Reviews written by registered user
|1 reviews in total|
This really is an exceptional, emotional and moving film.
'See Grace Fly', is probably one of the best, if not 'the' best films I've seen this year and definitely on my list of all time favorites. It's a thought provoking, emotional roller-coaster that deals with two very risky subjects, mental health and religion. In regards to the latter, the story focuses more on the issue of 'faith', as well as human relationships and the classic issues of life, death, sex and friendship.
The plot is loosely based on lead actress, Gina Chiarelli's experiences of her schizophrenic aunt, obviously an experience that touched Gina deeply because her portray of 'Grace' is absolutely driven. Paul McGillion is also stunning as 'Dominic', Grace's haunted missionary brother, torn between his love for his sister and running away from the anguish of knowing 'all the love in the world' can't help her.
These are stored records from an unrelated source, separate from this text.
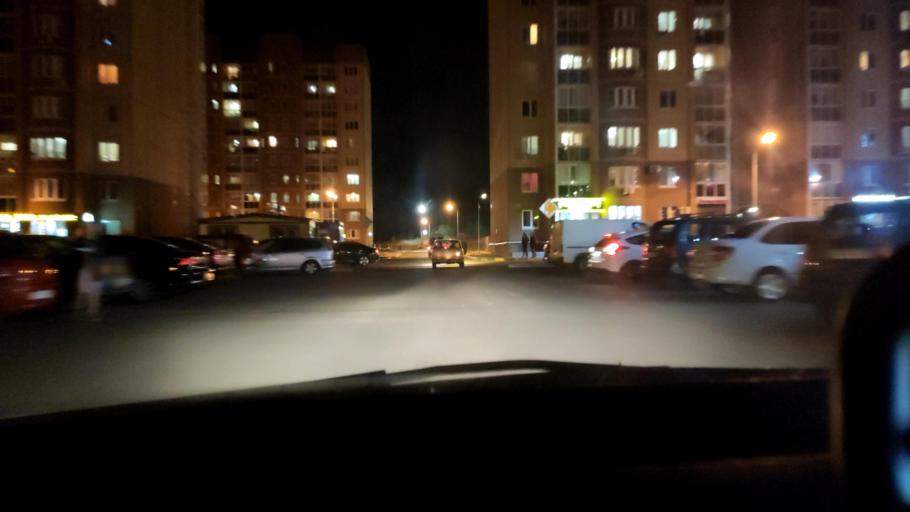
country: RU
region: Voronezj
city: Shilovo
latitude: 51.5713
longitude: 39.1250
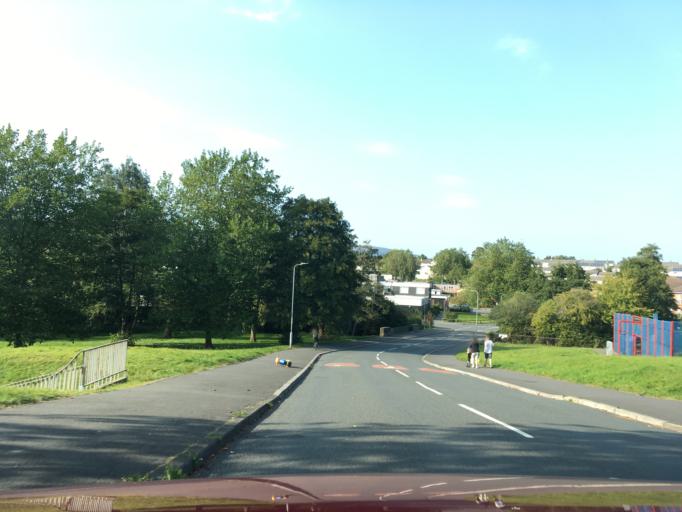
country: GB
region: Wales
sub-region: Newport
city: Newport
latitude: 51.6106
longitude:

Despite its low budget the movie is exceptionally well made. The use of hand held camera work adds to the grit and pace, polished smooth camera moves would have taken away some of that atmosphere. The lighting in a few scenes is sometimes stark, showing a little of its low budget, but it's a very tiny fault outweighed by excellent directing, editing and a wonderful score as well as superb acting all round from its leads and support cast.
There are a number of stunning sequences and what I can only describe as 'original' scenes, one of those being a sex scene. On the surface it's amusing and a little embarrassing. Look a little deeper and its very interesting that Dom (especially considering something alluded to from his childhood) is not only seeking comfort in sex, but comes (quite literally) to a revelation regarding his sisters ravings, questioning his own faith and beliefs.
They intermix those 'scenes' with Grace wrapping herself in her own misery and the torment of her mind. To me in their own way the siblings are both seeking comfort, Grace surrendering herself to her schizophrenic psychosis, slipping further into her unhinged religious ravings, while Dom does the complete opposite, closing out the disturbing confusion of his thoughts for the comfort of another's touch and the oblivion of sex.
It's just this film all over, quirky moments of dark sometimes farcical humour mixed with emotionally heart-wrenching drama. Dom's (Paul) confession in the bathroom to Kate (Jennifer Copping) is quite disturbing in its eluded to subject (although nothing is said blatantly). It stands out to me as one of Paul's best from the movie, let's just say the actor can cry very convincingly and put a lump in your throat and when it comes to this scene, his face and eyes portray Dom's torment as much, if not more then the dialogue. There is another scene in a playground, where Dom's seems to give in to the inevitable convictions of his sisters intentions to 'fly'. The line 'go to hell or go to 'heaven', just be free' is said with tangible emotion and his body language more then anything screams heartbreaking anguish and defeat.
I couldn't pick out a scene for Gina because this is without a doubt, one of the most driven, talented and stunning performances from any actress I have ever seen. She is utterly convincing as a schizophrenic women hanging by a thread to sanity in every single scene. Other favourite moments are the way Dom's memories of his and Grace's childhood are visualised; it's nothing exceptionally original but the way its done really works well and helps create a gut tightening and disturbing atmosphere.
I have to say though, one of the best aspects of this movie is you never quite know if what Grace is saying is the product of an unhinged mind clinging to religious beliefs almost like a drowning man to a piece of drift wood, or something more sinister. Oh and it has one of those endings that will...well that would be spoiling it wouldn't it.